Cat keeping long-term patients company at VCHC, but needed to be contained

1/30/2014

Milo-area resident Greg Deitz of Calgary-based Invisible Fence of Western Canada trained a companion cat named Patches to stay within the boundaries of the Vulcan Community Health Centre’s long-term care wing.


Cats can be a source of comfort to patients.

But the furry creatures do tend to wander off.

So, on Jan. 24, Milo-area resident Greg Deitz of Calgary-based Invisible Fence of Western Canada trained a companion cat named Patches to stay within the boundaries of the Vulcan Community Health Centre’s long-term care wing.

Patches, who has been keeping residents company since last summer, can’t be wandering around the dining and emergency areas of the health centre.

The cat wears a collar, and, after it hears the collar beep as it approaches one of the two Invisible Boundary, the collar-clad cat did not venture beyond long-term care.
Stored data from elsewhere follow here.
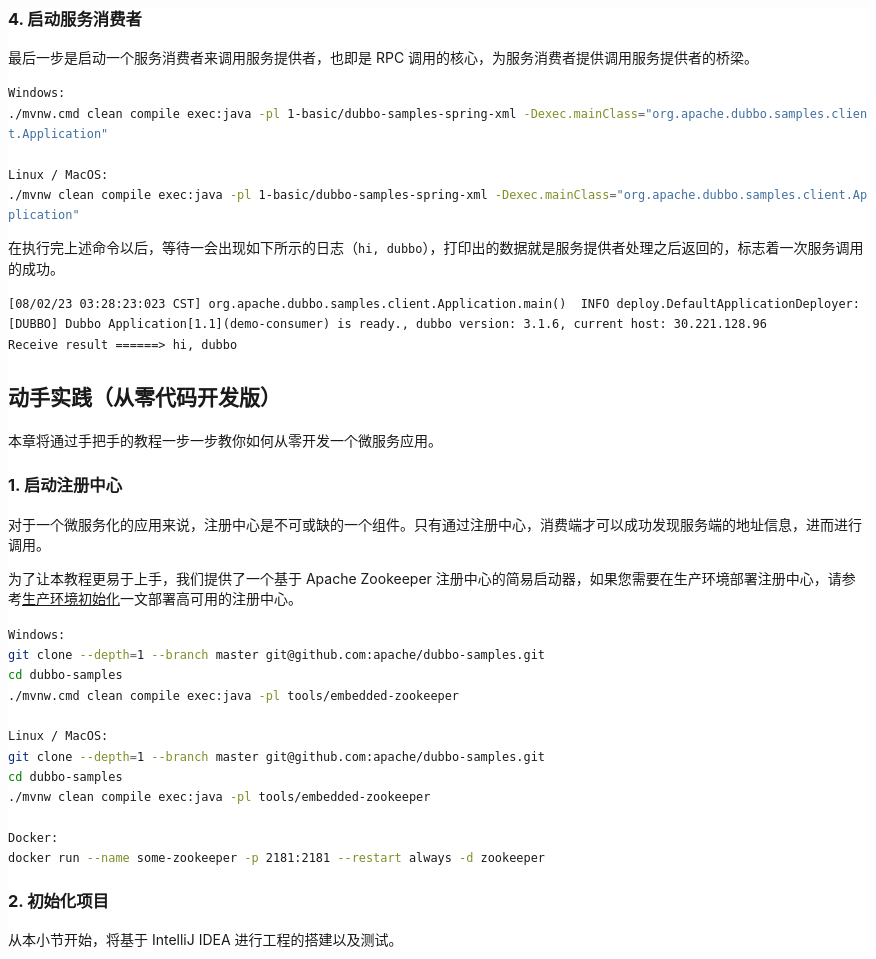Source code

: ### 4. 启动服务消费者

最后一步是启动一个服务消费者来调用服务提供者，也即是 RPC 调用的核心，为服务消费者提供调用服务提供者的桥梁。  

```bash
Windows:  
./mvnw.cmd clean compile exec:java -pl 1-basic/dubbo-samples-spring-xml -Dexec.mainClass="org.apache.dubbo.samples.client.Application"  

Linux / MacOS:
./mvnw clean compile exec:java -pl 1-basic/dubbo-samples-spring-xml -Dexec.mainClass="org.apache.dubbo.samples.client.Application"  
```

在执行完上述命令以后，等待一会出现如下所示的日志（`hi, dubbo`），打印出的数据就是服务提供者处理之后返回的，标志着一次服务调用的成功。  

```log
[08/02/23 03:28:23:023 CST] org.apache.dubbo.samples.client.Application.main()  INFO deploy.DefaultApplicationDeployer:  [DUBBO] Dubbo Application[1.1](demo-consumer) is ready., dubbo version: 3.1.6, current host: 30.221.128.96
Receive result ======> hi, dubbo
```

## 动手实践（从零代码开发版）

本章将通过手把手的教程一步一步教你如何从零开发一个微服务应用。

### 1. 启动注册中心

对于一个微服务化的应用来说，注册中心是不可或缺的一个组件。只有通过注册中心，消费端才可以成功发现服务端的地址信息，进而进行调用。

为了让本教程更易于上手，我们提供了一个基于 Apache Zookeeper 注册中心的简易启动器，如果您需要在生产环境部署注册中心，请参考[生产环境初始化](/)一文部署高可用的注册中心。

```bash
Windows:
git clone --depth=1 --branch master git@github.com:apache/dubbo-samples.git
cd dubbo-samples
./mvnw.cmd clean compile exec:java -pl tools/embedded-zookeeper

Linux / MacOS:
git clone --depth=1 --branch master git@github.com:apache/dubbo-samples.git
cd dubbo-samples
./mvnw clean compile exec:java -pl tools/embedded-zookeeper

Docker:
docker run --name some-zookeeper -p 2181:2181 --restart always -d zookeeper
```

### 2. 初始化项目

从本小节开始，将基于 IntelliJ IDEA 进行工程的搭建以及测试。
Once the collar was removed, to adjust it, the cat bounded beyond long-term care.

Patches can still get outside through a door in long-term care, and to prevent it from coming in from the front door, the front door was to be wired so it would not attempt to get back in though that door, said Deitz.

The cost to install the Invisible Fence solution in long-term care and have the front door wired was about $2,000, with Invisible Fence of Western Canada covering half the cost. The other half was raised through donations.
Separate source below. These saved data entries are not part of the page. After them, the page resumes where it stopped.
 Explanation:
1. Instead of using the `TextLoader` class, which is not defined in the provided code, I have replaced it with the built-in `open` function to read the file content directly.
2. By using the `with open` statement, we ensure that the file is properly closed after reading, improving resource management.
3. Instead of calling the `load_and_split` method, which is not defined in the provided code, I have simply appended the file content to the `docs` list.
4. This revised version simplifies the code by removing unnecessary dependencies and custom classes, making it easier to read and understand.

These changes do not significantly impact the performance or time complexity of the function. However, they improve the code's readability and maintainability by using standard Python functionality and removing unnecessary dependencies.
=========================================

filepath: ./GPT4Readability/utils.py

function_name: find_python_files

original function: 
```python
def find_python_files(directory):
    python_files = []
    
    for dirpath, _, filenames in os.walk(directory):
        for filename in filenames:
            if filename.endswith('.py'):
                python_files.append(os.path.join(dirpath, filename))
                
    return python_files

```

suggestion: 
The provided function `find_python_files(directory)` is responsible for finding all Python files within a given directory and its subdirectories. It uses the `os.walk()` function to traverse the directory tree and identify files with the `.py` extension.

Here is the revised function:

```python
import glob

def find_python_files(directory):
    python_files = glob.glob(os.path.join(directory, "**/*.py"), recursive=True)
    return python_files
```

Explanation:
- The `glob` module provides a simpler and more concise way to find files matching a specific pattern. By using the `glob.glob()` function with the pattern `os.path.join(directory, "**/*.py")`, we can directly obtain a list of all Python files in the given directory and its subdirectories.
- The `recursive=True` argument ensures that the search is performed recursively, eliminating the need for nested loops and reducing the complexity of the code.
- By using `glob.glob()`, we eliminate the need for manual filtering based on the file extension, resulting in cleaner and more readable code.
Patches was skinny when she was taken in by VCHC staff last summer, and permission was given to keep her. Patches is a healthy cat now, and has had all her shots and been fixed, said Jane Machacek, the physiotherapy assistant at the VCHC.

“They’re just really happy with her,” she said of the long-term residents.

Long-term care residents will often talk about the cat with staff.

“It’s kind of a conversation piece.”

The frequency the Invisible Fence solution emits is very low — 7 kHz — so it won’t interfere with any medical equipment said Deitz. By contrast, the lowest frequency on an AM radio is 600 kHz, he added.